TRECHO FORNECIDO:
======

Empresa de telefonia celular não pode bloquear linha de cliente

Empresa de telefonia celular não pode cortar linha do cliente sob a alegação de que o usuário dá prejuízos à empresa. O entendimento é da 9ª Câmara Cível do Tribunal de Justiça de Minas Gerais. Os desembargadores condenaram a Oi, empresa de telefonia celular, a pagar R$ 2 mil de indenização por danos morais por bloquear indevidamente a linha de telefone de um cliente.
A operadora justificou o bloqueio com o argumento de que o usuário fazia várias ligações com o tempo inferior a três segundos, o que não gerava cobrança e causava prejuízo à empresa. A Oi pode recorrer da decisão.
De acordo com o processo, o cliente é proprietário de uma linha telefônica móvel, no sistema pré-pago. Segundo ele, em 18 de agosto de 2006, a operadora bloqueou sua linha sem qualquer aviso prévio. Ao entrar em contato com a central de atendimento da operadora, uma funcionária o informou que o telefone foi bloqueado devido à “má utilização do serviço” por parte do cliente. Ou seja, ele fez várias ligações com o tempo inferior a três segundos.
O cliente ajuizou ação contra a operadora na 1ª Vara Cível de Juiz de Fora. A empresa alegou que, assim que o cliente iniciou a realização de chamadas curtas, “no claro intuito de não pagar pelas ligações efetuadas”, enviou aviso, no visor do aparelho, de que o mau uso causaria a interrupção temporária do serviço. Segundo a operadora, mesmo após o aviso, ele continuou fazendo as ligações, o que motivou o bloqueio.
Segundo a operadora, com a informação de que são tarifáveis apenas as ligações acima de três segundos, o cliente utilizou seu celular de maneira a prejudicá-la e também aos demais usuários.
A juíza Sônia de Castro Alvim, da 1ª Vara Cível de Juiz de Fora, entendeu que não há nenhuma prova de que o cliente estaria inadimplente e nem mesmo de que sua intenção era fraudar a operadora. Por considerar o bloqueio indevido, a juíza acatou o pedido de indenização do usuário.
A operadora recorreu ao Tribunal de Justiça, mas não teve êxito. O desembargador Generoso Filho, relator, considerou que “o tempo de ligação é uma faculdade do consumidor, não havendo qualquer vedação em nosso ordenamento jurídico para a realização de chamadas com duração inferior a três segundos.”

======

Entradas de dados extraídos:

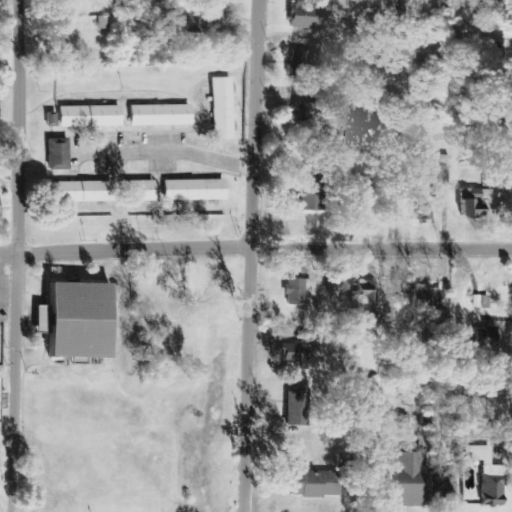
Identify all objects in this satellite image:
building: (103, 22)
building: (299, 61)
building: (221, 109)
building: (158, 115)
building: (87, 117)
building: (365, 122)
road: (393, 123)
building: (55, 154)
building: (443, 175)
building: (191, 190)
building: (135, 191)
building: (79, 192)
building: (309, 192)
building: (470, 202)
building: (419, 211)
road: (256, 246)
road: (19, 256)
road: (250, 256)
building: (334, 285)
building: (295, 291)
building: (423, 298)
building: (365, 300)
building: (72, 321)
building: (71, 322)
building: (484, 337)
building: (298, 357)
building: (1, 400)
building: (1, 401)
building: (295, 408)
building: (487, 477)
building: (406, 480)
building: (311, 483)
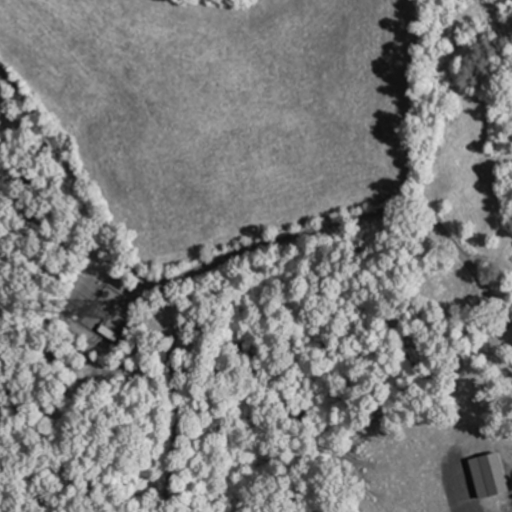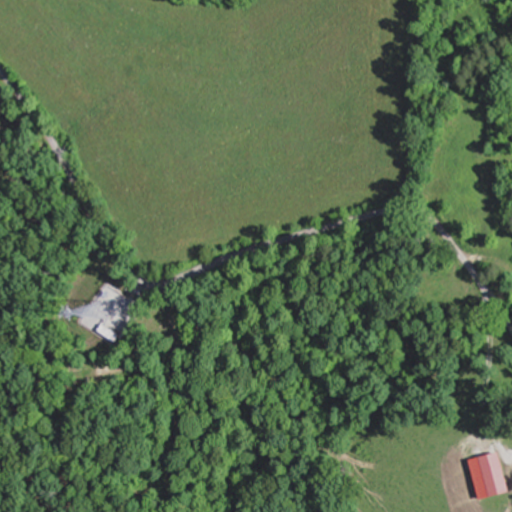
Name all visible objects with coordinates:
road: (231, 256)
road: (179, 396)
building: (500, 475)
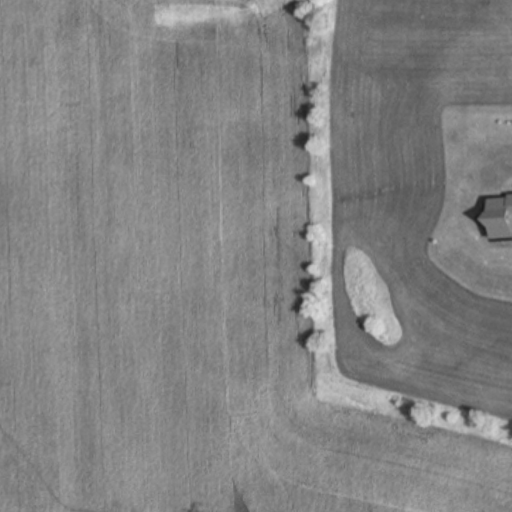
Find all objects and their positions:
building: (501, 209)
building: (499, 219)
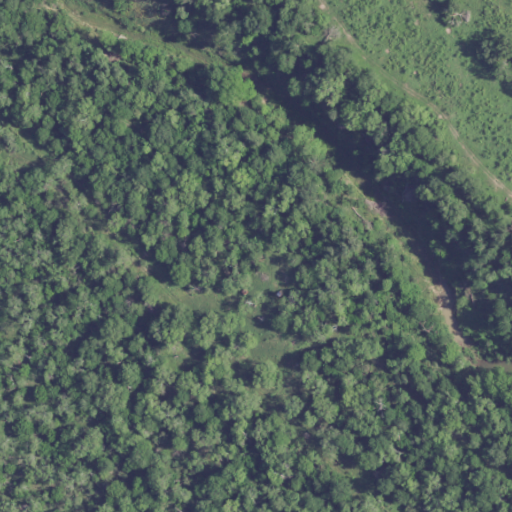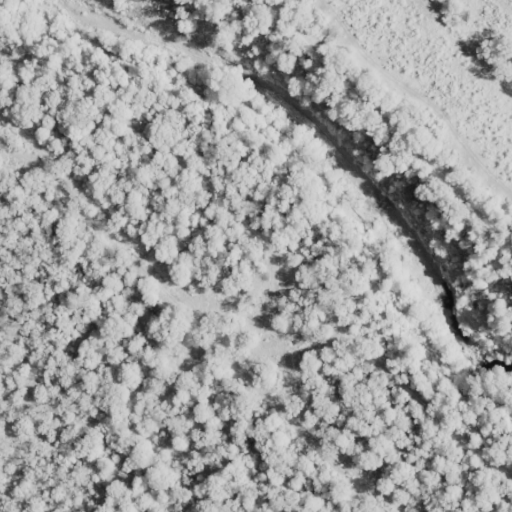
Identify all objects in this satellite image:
river: (317, 146)
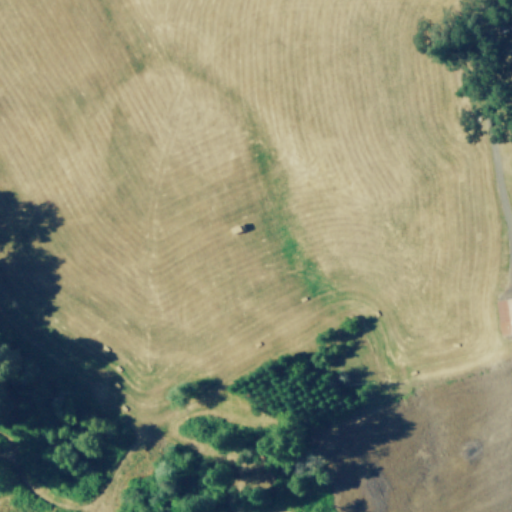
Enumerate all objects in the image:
crop: (272, 191)
building: (506, 314)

======

ORDEM DE SERVIÇO A: Segundo o trecho fornecido, qual foi o valor da indenização por danos morais que a Oi foi condenada a pagar?
ORDEM DE SERVIÇO B: Transcreva do trecho fornecido a parte que vai de "De acordo com" até "motivou o bloqueio.", inclusive.

RESPOSTA A: R$ 2 mil.

RESPOSTA B:
De acordo com o processo, o cliente é proprietário de uma linha telefônica móvel, no sistema pré-pago. Segundo ele, em 18 de agosto de 2006, a operadora bloqueou sua linha sem qualquer aviso prévio. Ao entrar em contato com a central de atendimento da operadora, uma funcionária o informou que o telefone foi bloqueado devido à “má utilização do serviço” por parte do cliente. Ou seja, ele fez várias ligações com o tempo inferior a três segundos.
O cliente ajuizou ação contra a operadora na 1ª Vara Cível de Juiz de Fora. A empresa alegou que, assim que o cliente iniciou a realização de chamadas curtas, “no claro intuito de não pagar pelas ligações efetuadas”, enviou aviso, no visor do aparelho, de que o mau uso causaria a interrupção temporária do serviço. Segundo a operadora, mesmo após o aviso, ele continuou fazendo as ligações, o que motivou o bloqueio.